The unique hoof and ankle structure of the caribou, as well as allowing them to walk on soft ground and dig through snow for food, makes a clicking sound as they walk.
All 3 of the Canada Lynx (Lynx canadensis) were off in shady spots out of the hot sun (well, hot for us – it hit 24°C, 75°F). They’re much more active in the winter.
The Arctic foxes (Alopex lagopus) are just beginning to change to their summer grey colour.
The Mountain Goats (Oreamnos americanus) tend to keep their distance from the road that passes by their cliff habitat.
Population control is a major issue that the preserve is dealing with, and the only baby mountain goats we saw this year were on the interpretive sign.
The Wood Bison (Bison bison athabascae) were in a shady forest when we went by their enclosure the first time but were out in the sun as we neared the end of our walk.
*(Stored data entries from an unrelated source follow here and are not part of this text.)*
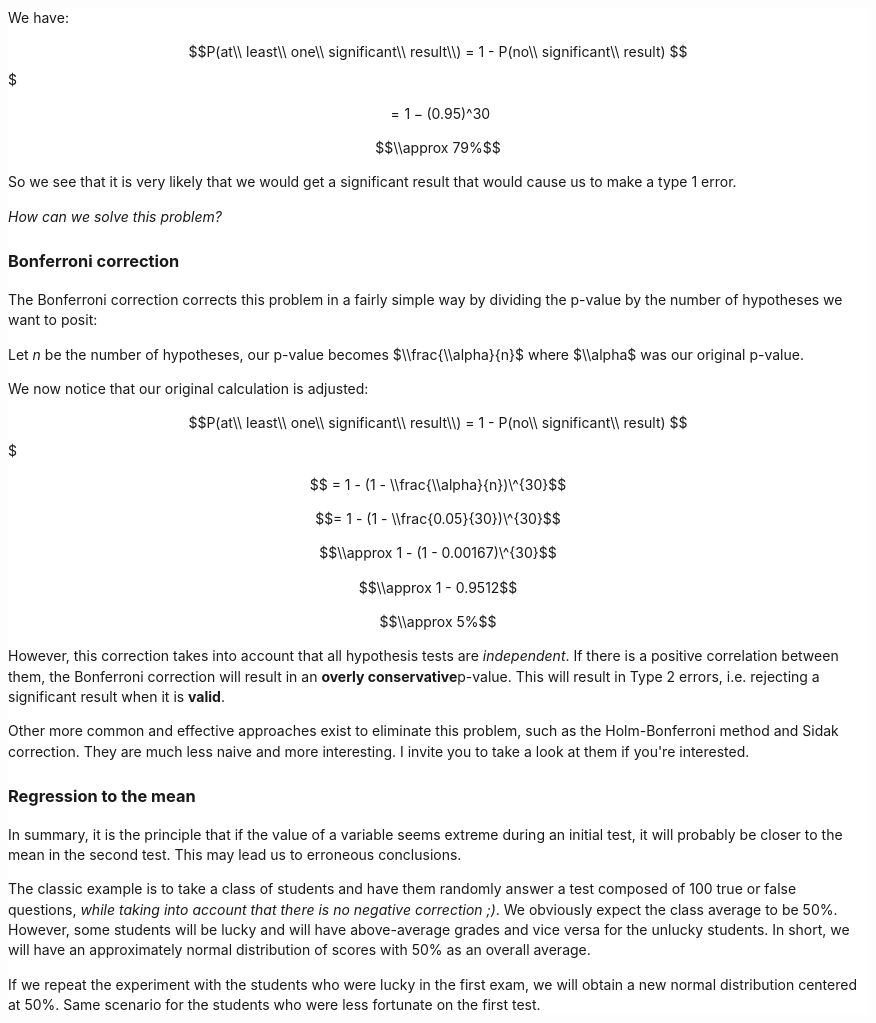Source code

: We have:

$$P(at\\ least\\ one\\ significant\\ result\\) = 1 - P(no\\ significant\\ result) $$$

$$= 1 - (0.95)\^{30}$$

$$\\approx 79%$$

So we see that it is very likely that we would get a significant result that would cause us to make a type 1 error.

*How can we solve this problem?*

### Bonferroni correction

The Bonferroni correction corrects this problem in a fairly simple way by dividing the p-value by the number of hypotheses we want to posit:

Let $n$ be the number of hypotheses, our p-value becomes $\\frac{\\alpha}{n}$ where $\\alpha$ was our original p-value.

We now notice that our original calculation is adjusted:

$$P(at\\ least\\ one\\ significant\\ result\\) = 1 - P(no\\ significant\\ result) $$$

$$ = 1 - (1 - \\frac{\\alpha}{n})\^{30}$$

$$= 1 - (1 - \\frac{0.05}{30})\^{30}$$

$$\\approx 1 - (1 - 0.00167)\^{30}$$

$$\\approx 1 - 0.9512$$

$$\\approx 5%$$

However, this correction takes into account that all hypothesis tests are *independent*. If there is a positive correlation between them, the Bonferroni correction will result in an **overly conservative**p-value. This will result in Type 2 errors, i.e. rejecting a significant result when it is **valid**.

Other more common and effective approaches exist to eliminate this problem, such as the Holm-Bonferroni method and Sidak correction. They are much less naive and more interesting. I invite you to take a look at them if you're interested.

### Regression to the mean

In summary, it is the principle that if the value of a variable seems extreme during an initial test, it will probably be closer to the mean in the second test. This may lead us to erroneous conclusions.

The classic example is to take a class of students and have them randomly answer a test composed of 100 true or false questions, *while* *taking* *into* *account that there is no negative correction ;)*. We obviously expect the class average to be 50%. However, some students will be lucky and will have above-average grades and vice versa for the unlucky students. In short, we will have an approximately normal distribution of scores with 50% as an overall average.

If we repeat the experiment with the students who were lucky in the first exam, we will obtain a new normal distribution centered at 50%. Same scenario for the students who were less fortunate on the first test.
Weighing about a ton, this bull is a good example of the species that is the largest mammal in North America.
The workshop ended just after 4:00pm. It had been an extremely productive day, and I came away feeling that it had accomplished its purpose. This last photo shows the brochures that I picked up, some of the ones available at the Environment Yukon Web site, at their office on Burns Road in Whitehorse and at Visitor Reception Centres around the territory.